*TASK TO CARRY OUT*: Go through the records that follow and tally the lines with "Share" in them; answer with the number alone.

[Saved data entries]
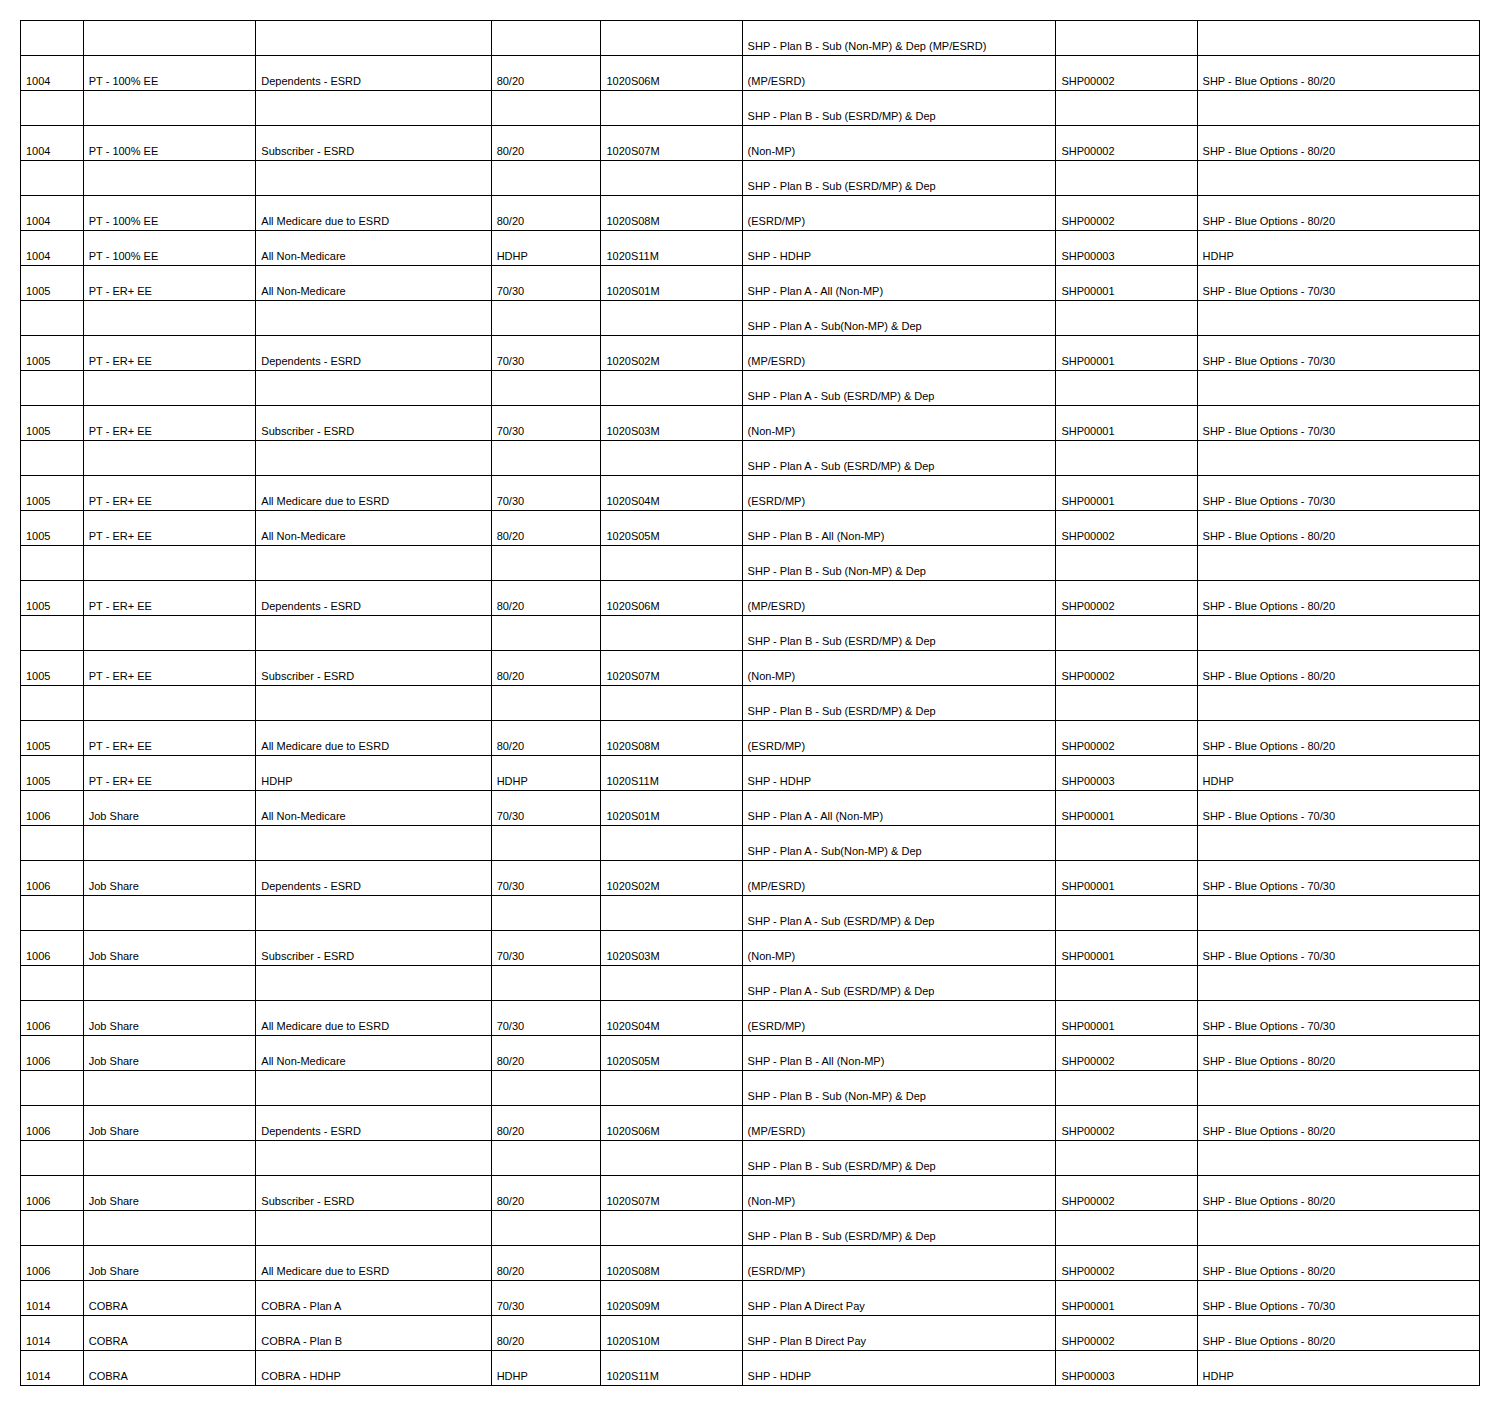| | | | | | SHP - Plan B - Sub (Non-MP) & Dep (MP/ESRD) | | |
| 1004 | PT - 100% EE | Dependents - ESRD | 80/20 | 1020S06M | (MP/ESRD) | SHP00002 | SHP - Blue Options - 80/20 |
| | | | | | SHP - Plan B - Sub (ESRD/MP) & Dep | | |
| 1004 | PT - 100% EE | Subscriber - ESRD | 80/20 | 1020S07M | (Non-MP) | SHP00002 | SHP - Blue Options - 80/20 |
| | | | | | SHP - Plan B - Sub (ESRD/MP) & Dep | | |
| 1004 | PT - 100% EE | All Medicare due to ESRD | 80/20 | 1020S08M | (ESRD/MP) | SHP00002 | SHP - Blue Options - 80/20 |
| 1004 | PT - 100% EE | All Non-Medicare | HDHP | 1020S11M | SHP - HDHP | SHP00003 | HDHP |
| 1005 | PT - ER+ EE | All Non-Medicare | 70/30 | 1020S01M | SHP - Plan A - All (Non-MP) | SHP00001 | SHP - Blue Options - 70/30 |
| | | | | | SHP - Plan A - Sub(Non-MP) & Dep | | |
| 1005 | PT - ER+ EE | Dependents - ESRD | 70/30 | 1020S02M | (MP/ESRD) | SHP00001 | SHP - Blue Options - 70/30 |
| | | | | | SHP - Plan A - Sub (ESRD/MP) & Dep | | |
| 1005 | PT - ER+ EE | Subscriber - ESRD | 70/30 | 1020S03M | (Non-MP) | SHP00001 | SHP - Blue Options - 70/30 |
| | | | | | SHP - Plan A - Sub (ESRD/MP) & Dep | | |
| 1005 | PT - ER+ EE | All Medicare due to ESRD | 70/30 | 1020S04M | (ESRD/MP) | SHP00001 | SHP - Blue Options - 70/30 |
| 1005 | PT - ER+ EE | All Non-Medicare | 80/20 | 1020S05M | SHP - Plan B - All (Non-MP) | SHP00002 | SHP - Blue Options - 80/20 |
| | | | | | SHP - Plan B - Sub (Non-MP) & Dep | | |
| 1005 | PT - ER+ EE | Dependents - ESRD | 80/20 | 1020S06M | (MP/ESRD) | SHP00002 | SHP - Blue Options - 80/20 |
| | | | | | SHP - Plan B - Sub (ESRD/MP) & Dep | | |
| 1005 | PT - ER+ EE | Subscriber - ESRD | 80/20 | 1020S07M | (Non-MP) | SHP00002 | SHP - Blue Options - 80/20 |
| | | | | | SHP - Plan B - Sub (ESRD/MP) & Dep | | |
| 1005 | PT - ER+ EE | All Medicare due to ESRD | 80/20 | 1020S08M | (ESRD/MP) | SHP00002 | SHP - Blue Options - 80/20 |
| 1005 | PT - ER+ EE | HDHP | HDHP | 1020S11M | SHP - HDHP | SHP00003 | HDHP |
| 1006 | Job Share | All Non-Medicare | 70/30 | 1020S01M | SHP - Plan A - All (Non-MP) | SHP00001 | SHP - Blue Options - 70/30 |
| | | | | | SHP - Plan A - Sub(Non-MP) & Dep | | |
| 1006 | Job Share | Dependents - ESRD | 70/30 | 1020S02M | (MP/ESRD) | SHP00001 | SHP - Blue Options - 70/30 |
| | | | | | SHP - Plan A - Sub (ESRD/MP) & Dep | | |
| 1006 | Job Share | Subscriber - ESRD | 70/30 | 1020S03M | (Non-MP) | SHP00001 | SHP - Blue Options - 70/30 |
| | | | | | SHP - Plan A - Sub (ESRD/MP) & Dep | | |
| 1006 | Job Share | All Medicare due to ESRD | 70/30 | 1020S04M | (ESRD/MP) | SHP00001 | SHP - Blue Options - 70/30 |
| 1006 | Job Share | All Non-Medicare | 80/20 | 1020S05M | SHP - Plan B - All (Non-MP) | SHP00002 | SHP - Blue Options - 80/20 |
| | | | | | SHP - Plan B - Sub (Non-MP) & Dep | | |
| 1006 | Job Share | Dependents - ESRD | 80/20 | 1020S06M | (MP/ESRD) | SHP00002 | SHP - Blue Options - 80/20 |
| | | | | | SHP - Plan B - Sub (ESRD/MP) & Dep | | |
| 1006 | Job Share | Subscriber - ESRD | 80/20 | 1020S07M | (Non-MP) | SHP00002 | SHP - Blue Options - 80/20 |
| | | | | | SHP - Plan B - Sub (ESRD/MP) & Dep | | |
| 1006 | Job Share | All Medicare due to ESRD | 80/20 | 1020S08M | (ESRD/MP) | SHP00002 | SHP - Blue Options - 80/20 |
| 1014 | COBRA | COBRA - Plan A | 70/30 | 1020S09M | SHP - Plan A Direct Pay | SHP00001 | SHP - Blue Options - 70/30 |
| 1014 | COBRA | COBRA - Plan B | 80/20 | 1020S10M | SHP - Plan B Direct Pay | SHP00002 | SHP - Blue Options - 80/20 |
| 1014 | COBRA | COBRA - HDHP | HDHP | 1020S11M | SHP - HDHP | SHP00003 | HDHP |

*ANSWER TO THIS EXERCISE*: 8